My journal becomes most important to me when I’m travelling, something which I love to do a lot. When I’m away from home my journal becomes my bible — I like to plan my trips very meticulously, making sure I write down train times, plan routes and days out, and map everywhere I intend to go. Every day I love to spend time sticking in the little mementos I’ve picked up throughout my journey — train tickets, museum programmes, postcards, business cards. It means that at the end of a trip, I have a gorgeous work of art to look back on and remember what I’ve done, and its individual to me — better than buying tacky tourist souvenirs.
Here are a couple of pages from my journal from my recent trip to Belgium, which I’ve also written about in a couple of other posts on the blog.

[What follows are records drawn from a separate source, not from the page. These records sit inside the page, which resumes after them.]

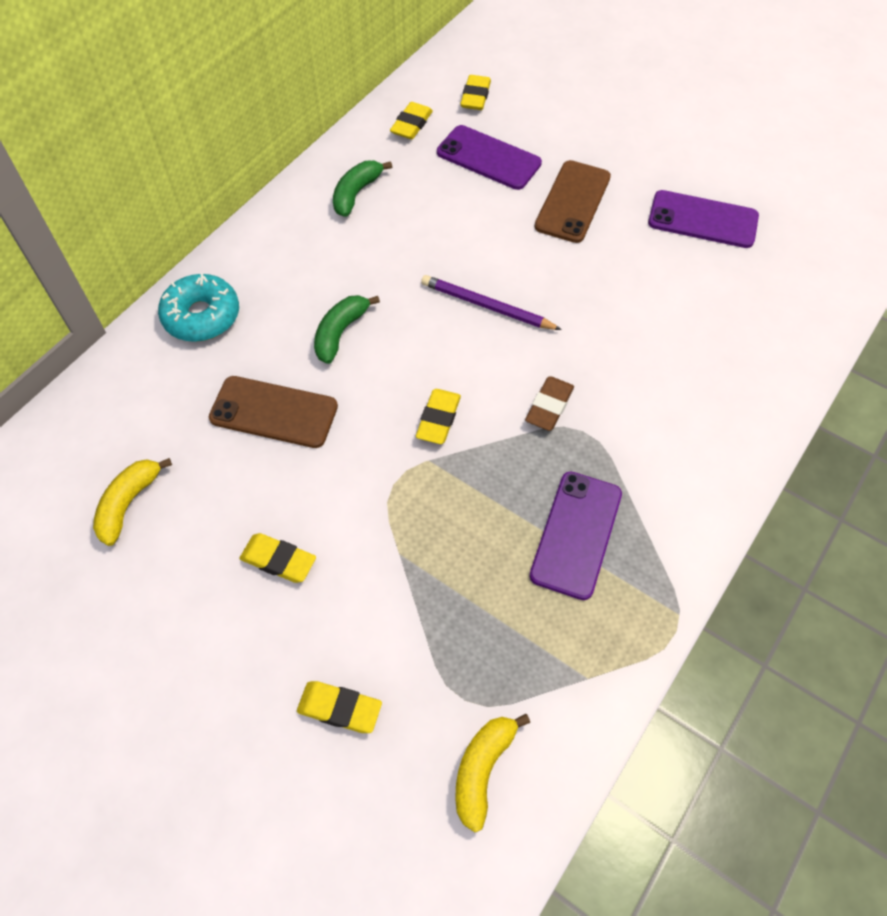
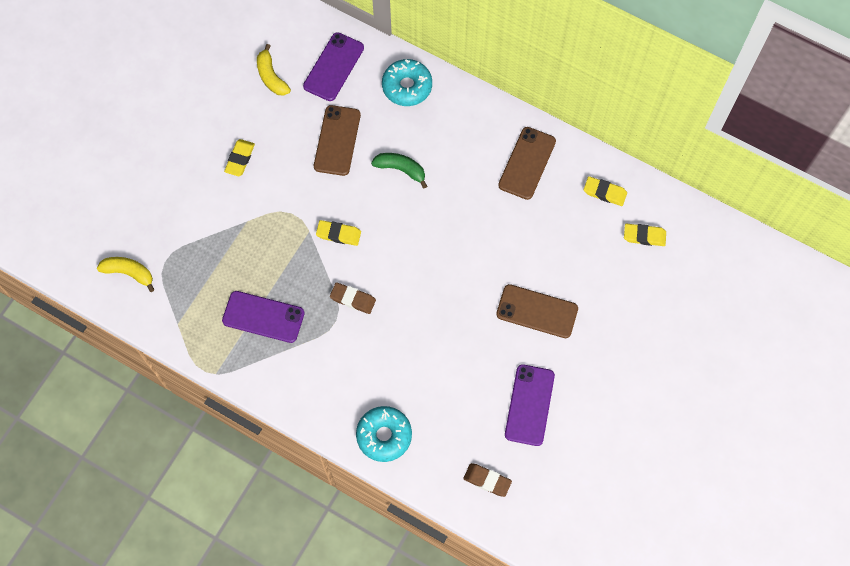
camera: 85 degrees right, 10 degrees up
yellow banana [93,458,172,546] -> yellow banana turned 135 degrees counterclockwise [257,44,291,96]
yellow eraser [297,681,382,733] -> none
green banana [333,161,392,217] -> brown phone [498,127,556,200]
purple pencil [421,275,562,330] -> none
purple phone [437,125,542,190] -> purple phone moved to [303,32,364,101]
none -> turquoise donut [356,406,412,462]
none -> brown eraser [463,463,512,497]

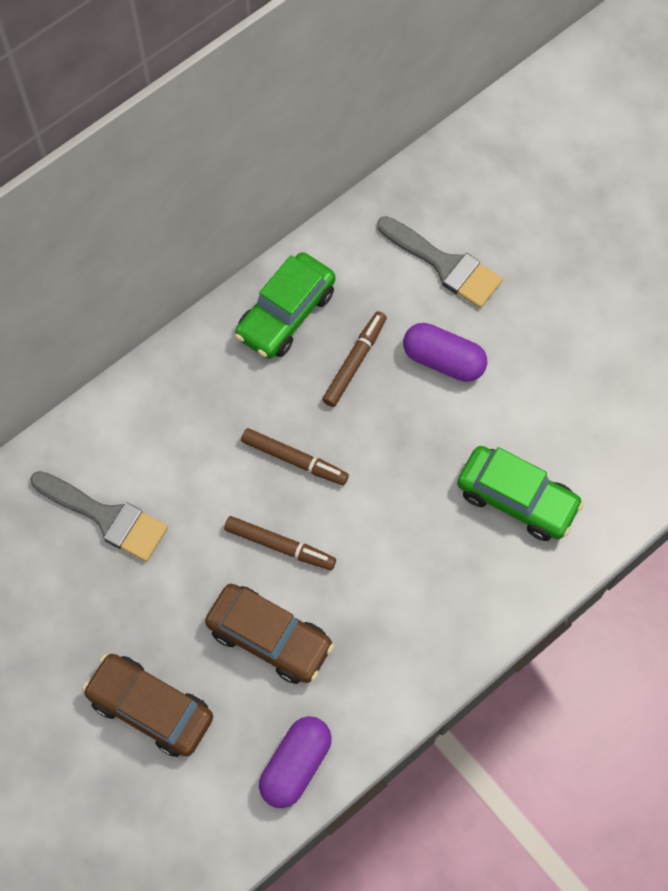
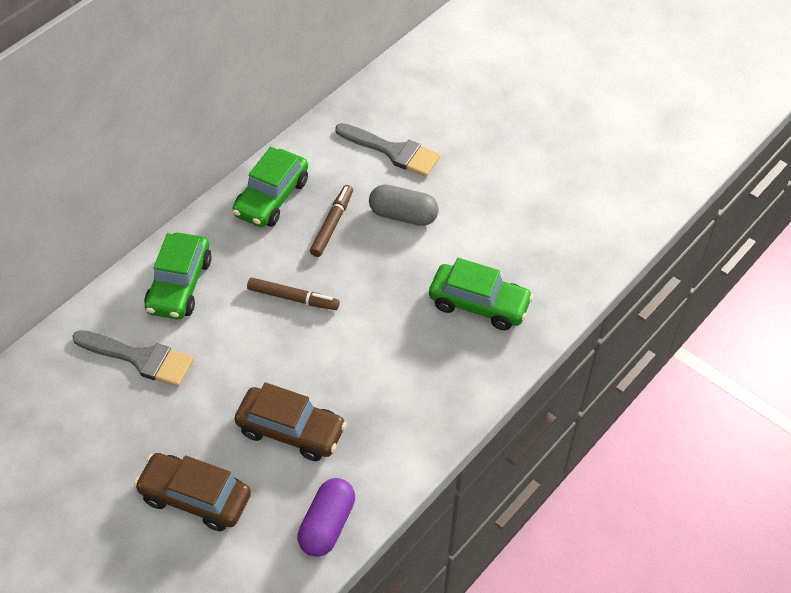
camera: 10 degrees left, 15 degrees down
brown marker [224,516,336,570] -> none
purple capsule [403,323,487,382] -> grey capsule [369,184,439,226]
none -> green car [144,233,212,319]

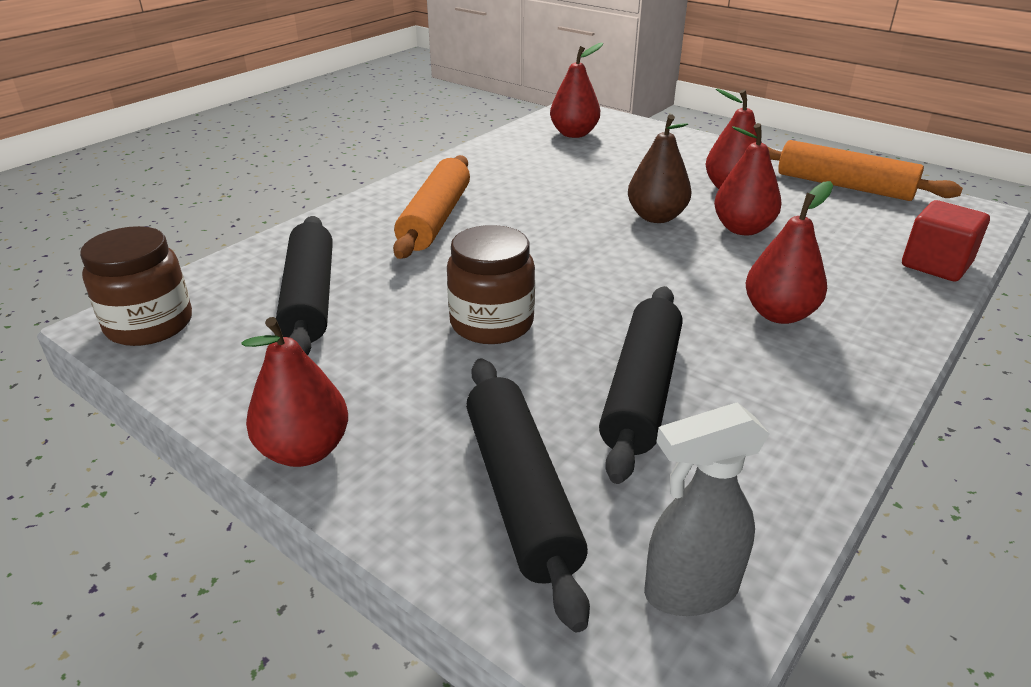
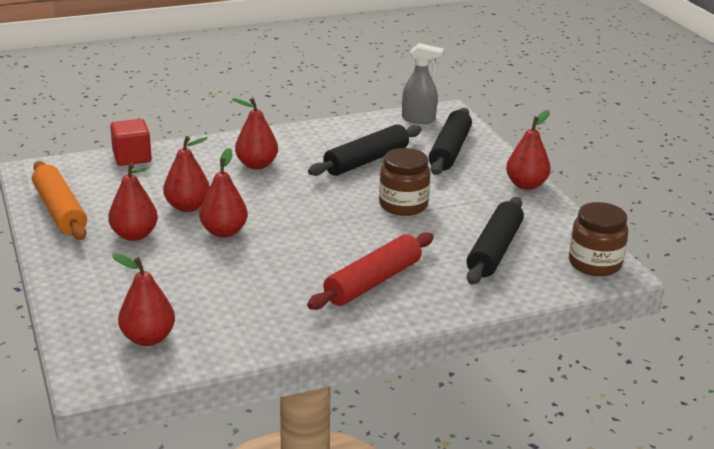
camera: 150 degrees left, 5 degrees down
orange rolling pin [393,155,470,259] -> red rolling pin [307,232,434,310]
brown pear [628,114,692,223] -> red pear [199,148,248,238]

A particular favourite journal of mine however, is from my trip to Paris last year — the book is signed by people we met on the way (including Jarvis Cocker after a DJ set of his we went to!!), and being with a friend who was also making a journal made it even more special as we both sat working on them together in parks as we ate our lunch.
I’m excited that in the future, perhaps when I’m 30, I’ll still have these books, and I’ll be able to spend hours looking through them and remembering the fun times I’ve had — there’s something incredibly special and unique about a journal.